El palco Hamlet olía a paja húmeda, a cordial de regaliz y a cerezas, el típico olor de los teatros londinenses. A William le encantó tanto como los aromas de perfumes y pomadas que subieron en oleadas desde el impaciente y animado público. Era la segunda noche que ponían Pizarro, un drama musical ambientado en Perú durante la época del ataque español a los incas. Cuando comenzó a sonar la obertura, la melodía unió al público en un hechizo de expectación compartida; William tuvo la sensación de que se disolvía en la bruma de luz y sonido que se extendió sobre el auditorio. Se levantó el telón y los asistentes vieron un río, un bosque y una cadena montañosa coronada de nieve. El río parecía fluir y los árboles se agitaron a causa de la brisa que recorrió el escenario. A William aquello le pareció más bello, más intenso y de colores más vivos que el mundo material propiamente dicho. A continuación, el ejército español desfiló por el escenario con picas y mosquetes. William se dejó arrastrar por el entusiasmo, aplaudió, se asomó por el palco y vislumbró a Charles Kemble caracterizado como el conquistador español Pizarro. El público se erizó cuando el actor caminó hasta el centro de las tablas y sus aplausos y vítores se vieron agudizados por los repentinos disparos de los mosquetes.

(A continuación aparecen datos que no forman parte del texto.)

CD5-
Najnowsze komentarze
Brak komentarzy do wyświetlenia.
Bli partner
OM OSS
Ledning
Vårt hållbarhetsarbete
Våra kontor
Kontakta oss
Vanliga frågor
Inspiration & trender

Kemble movió las manos para pedir silencio.

– «Hemos venido a subyugar una raza altiva y extraña…»

– ¡Es magnífico! -comentó Samuel Ireland en voz baja con su hijo-. Supera cualquier cosa que haya visto.

William observó fascinado a Kemble. El hombre se había convertido en un general español, no sólo en el aspecto y la actitud, sino en su esencia. ¿Kemble se había convertido en Pizarro o Pizarro en Kemble? El hálito de ambos se trocó uno. William experimentó un tremendo regocijo. Ante sus ojos se hallaba la prueba de que era posible huir de la prisión del yo. De Quincey estaba errado.

En medio de aplausos interminables, la señora Siddons apareció en escena en el papel de la princesa inca Elvira. Se dirigió de entrada al público, como si se tratase de sus compañeros de reparto:

– «La fe que profesamos nos enseña a vivir en cautiverio con toda la humanidad y a morir con la esperanza de la bienaventuranza más allá de la tumba.» -Recitó el texto con un tono agudo y cruzó las manos sobre el pecho con actitud de impecable rectitud-. «Díselo a tus comandantes y diles también que no deseamos cambios, menos aún el cambio que vuestra presencia nos infundiría.»